#### Verilen Metin:
• • • • •

Kamu borçlarında durum buyken, milletin kafayı taktığı esas konu dış borçlar. Kamunun dış borcu yıllardır yerinde sayıyor. Dolar cinsinden artmıyor. 65 milyar dolar civarında sabitlenmiş. Bu arada IMF'ye olan 24 milyar dolarlık borç da ödenerek bugün 8-9 milyar dolara düşürülmüş. Beyler; IMF'den kurtulmak, öncelikli olarak borcu ödemekle ve bitirmekle olur. Dağa taşa daha büyük bir bayrak gererek değil. Esas milliyetçilik ülkeyi borç alacak hale düşürmemektir. Urgan atarak ve terörist başından karanfil alarak ulusalcı olunmuyor.
Devletin dış borcu artmıyor. Ancak özel sektörünki artıyor. Bakın özelin dış borcu 122 milyar dolar kadar. Bunun yaklaşık 40 milyar doları (azalıyor) kısa vadeli. Bunu da bankalar ve şirketler aşağı yukarı eşit olarak paylaşıyor. Bu bir risk. Ancak piyasa ortamında şirketler kendi riskini alıyor. Yapacak bir şey yok. Devlet garantisi yok. Bu önemli. Alan şirket ve veren şirket düşünsün. Ancak işte iki tarafın da çok güvendiği bir ekonomik yapının varlığı son derece önemli. Yine dikkat ediniz, dış borç stokundaki değişim oranı çok önemli bir sürece işaret ediyor. Türkiye'nin dış borçlanma oranı önemli ölçüde geriliyor. 2002'de yüzde 15 oranında dış borç artış oranı varken, şimdi yüzde 5'e kadar düşmüş. İhtiyaçlar azaldıkça, yerli kaynaklar devreye girdikçe, maliyetler düşüp vadeler uzadıkça elbette insanlar iç piyasaya yönelecekler. Ancak bunun için henüz erken.

• • • • •

#### Kayıtlı Bilgiler:
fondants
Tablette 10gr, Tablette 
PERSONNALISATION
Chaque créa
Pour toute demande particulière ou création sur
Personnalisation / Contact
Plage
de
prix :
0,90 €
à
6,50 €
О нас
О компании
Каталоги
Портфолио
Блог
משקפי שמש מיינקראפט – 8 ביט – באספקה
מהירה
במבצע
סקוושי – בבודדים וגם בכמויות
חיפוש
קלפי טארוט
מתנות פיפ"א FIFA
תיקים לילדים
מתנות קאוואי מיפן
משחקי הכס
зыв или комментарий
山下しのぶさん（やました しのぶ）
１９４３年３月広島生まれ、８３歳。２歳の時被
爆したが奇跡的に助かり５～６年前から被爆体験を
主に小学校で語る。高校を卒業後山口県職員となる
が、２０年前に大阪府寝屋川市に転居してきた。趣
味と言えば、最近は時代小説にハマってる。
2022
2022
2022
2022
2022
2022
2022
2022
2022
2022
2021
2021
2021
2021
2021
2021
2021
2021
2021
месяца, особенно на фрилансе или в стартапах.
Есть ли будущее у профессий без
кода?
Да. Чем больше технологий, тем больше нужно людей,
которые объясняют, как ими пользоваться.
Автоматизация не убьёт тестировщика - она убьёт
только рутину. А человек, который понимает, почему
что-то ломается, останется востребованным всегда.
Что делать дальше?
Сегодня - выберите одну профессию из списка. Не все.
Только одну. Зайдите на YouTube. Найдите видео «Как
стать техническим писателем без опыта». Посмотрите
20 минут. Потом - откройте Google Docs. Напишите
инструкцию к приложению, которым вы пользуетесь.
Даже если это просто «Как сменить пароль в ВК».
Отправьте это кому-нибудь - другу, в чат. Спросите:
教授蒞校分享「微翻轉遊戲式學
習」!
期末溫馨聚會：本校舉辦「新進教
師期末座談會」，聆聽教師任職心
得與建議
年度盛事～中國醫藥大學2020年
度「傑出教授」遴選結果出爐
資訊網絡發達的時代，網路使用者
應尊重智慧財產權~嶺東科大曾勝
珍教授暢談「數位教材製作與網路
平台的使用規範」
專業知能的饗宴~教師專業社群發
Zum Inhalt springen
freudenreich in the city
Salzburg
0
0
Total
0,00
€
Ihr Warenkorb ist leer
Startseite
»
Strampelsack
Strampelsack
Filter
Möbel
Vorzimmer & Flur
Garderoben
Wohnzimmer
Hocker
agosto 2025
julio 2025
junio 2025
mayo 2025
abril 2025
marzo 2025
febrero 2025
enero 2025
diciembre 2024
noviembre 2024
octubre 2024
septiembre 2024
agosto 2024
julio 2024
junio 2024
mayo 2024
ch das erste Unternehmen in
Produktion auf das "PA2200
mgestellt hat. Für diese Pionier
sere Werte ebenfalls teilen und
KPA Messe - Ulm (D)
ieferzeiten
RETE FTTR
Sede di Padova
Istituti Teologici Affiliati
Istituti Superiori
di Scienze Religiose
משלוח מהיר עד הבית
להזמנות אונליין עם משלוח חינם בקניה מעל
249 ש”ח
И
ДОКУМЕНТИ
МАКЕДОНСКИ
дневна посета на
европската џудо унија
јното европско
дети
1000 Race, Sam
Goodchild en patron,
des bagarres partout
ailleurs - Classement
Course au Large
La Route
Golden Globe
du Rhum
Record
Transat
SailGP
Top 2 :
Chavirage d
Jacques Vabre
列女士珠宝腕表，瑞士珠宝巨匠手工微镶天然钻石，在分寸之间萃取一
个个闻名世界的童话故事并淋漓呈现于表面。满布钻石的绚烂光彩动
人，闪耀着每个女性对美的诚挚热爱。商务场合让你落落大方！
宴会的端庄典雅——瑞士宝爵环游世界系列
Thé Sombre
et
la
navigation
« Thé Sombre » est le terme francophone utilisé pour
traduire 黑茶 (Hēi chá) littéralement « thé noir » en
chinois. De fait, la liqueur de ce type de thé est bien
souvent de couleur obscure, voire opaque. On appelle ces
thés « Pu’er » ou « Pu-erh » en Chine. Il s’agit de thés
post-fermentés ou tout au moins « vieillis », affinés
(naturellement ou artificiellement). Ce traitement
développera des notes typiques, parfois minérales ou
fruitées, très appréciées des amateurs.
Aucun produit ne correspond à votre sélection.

• • • • •

#### Hedefiniz:
Verilen metni iki cümleyle özetleyin.

#### Cevap Bölümü:
Kamunun dış borcu yaklaşık 65 milyar dolarda sabit kalırken IMF'ye olan 24 milyar dolarlık borç ödenerek 8-9 milyar dolara düşürülmüştür; metne göre IMF'den kurtulmak borcu ödemekle olur. Özel sektörün dış borcu ise devlet garantisi olmadan 122 milyar dolar civarına ulaşmıştır ve bunun yaklaşık 40 milyar doları kısa vadelidir; buna karşın Türkiye'nin dış borç artış oranı 2002'deki yüzde 15'ten yüzde 5'e gerilemiştir.